For years, I’ve kept paper journals. Lined paper books that I write in with pens. I started out with pretty journals, some with leather covers, or with Japanese wood block art. After a while, I transitioned to 59¢ composition notebooks: they’re less expensive, I felt freer to dump my brain into them, they stack better, and they take up less room on a book shelf.
Recently, though, as I think about spending significant time in a much smaller space, potentially the size of a boat cabin, I am working to minimize physical stuff. I want to have fewer things, and I want the things I possess to be high quality and contain multitudes. For example, do I want 30 square feet of physical books weighing who knows how many pounds, or do I want hundreds of books in a single 7 ounce device I can carry in my hand?

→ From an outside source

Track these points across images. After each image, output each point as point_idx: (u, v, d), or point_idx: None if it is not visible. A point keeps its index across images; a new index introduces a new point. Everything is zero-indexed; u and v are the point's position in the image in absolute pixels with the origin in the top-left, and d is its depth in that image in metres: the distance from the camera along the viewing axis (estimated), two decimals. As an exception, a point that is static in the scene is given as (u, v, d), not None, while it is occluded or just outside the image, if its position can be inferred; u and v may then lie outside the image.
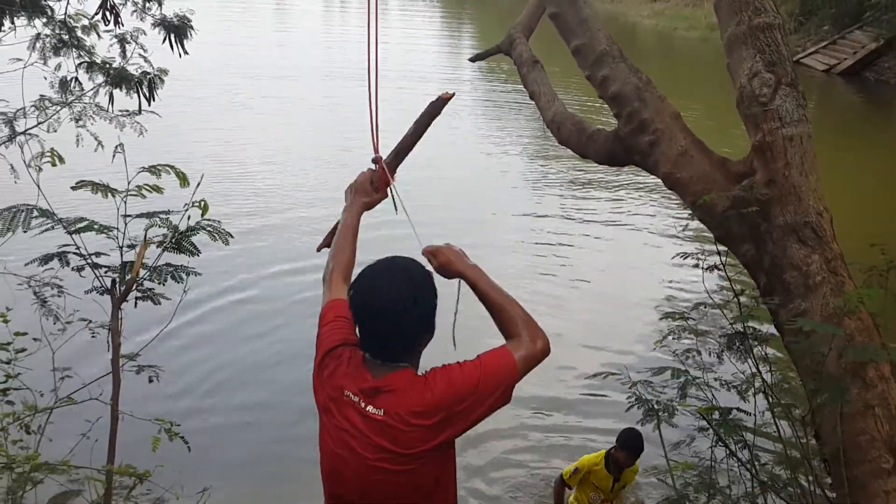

Likewise, do I want shelves and shelves of handwritten journals that I’ll never look at again? And that when I do want pull paragraphs from, I have to first find them, then transcribe them to my computer? Or do I want to go directly to my computer, a single device that contains it all and eliminates the step of having to move words from paper to screen?
I’ve experimented lately with writing a diary directly on my computer. I love it — no mess, no bulk, no regret that I wasted a tree for something I’ll likely never look at again, and it’s searchable.
I haven’t been doing any creative writing, though. That’s what I used to use my paper and pen for. I’d use my prompt box, Natalie Goldberg’s Writing Down the Bones, or Priscilla Long’s Writer’s Portable Mentor to get me started, and then I’d either write from the prompt or work on an exercise from one of those writing books.
It occurred to me the other day that there must be an app out there to help get writers started. What I really wanted was all of the Writing Down the Bones and Writer’s Portable Mentor exercises in an easy “tap to pull a random writing exercise” type of app, but I didn’t find one of those.
What I did find, though, was a mobile app called Prompts. I’ve been using it for a few days, and it’s mostly doing what I want. It is lightweight and straightforward — I don’t have to read instructions to learn how to use it, I just tap the + button in the app and it opens an editor with a prompt at the beginning, like “I crave.” What I love about the prompts is that they aren’t just objects like most of the prompts in my prompt box were. Instead, they are thought-provoking:
- Without the Internet
- Life is about
- I wonder what would happen
The one thing I don’t like is that the app is mobile only, and I detest typing on my phone. I have a small phone, and I don’t want a larger one. So I’ll often read the prompt from my phone at writing time, and then do the actual typing on my computer.
That being said, when I sat in the competition pool bleachers yesterday for 5 hours, I got bored, opened the app, and wrote. So I guess it’s doing its job :-).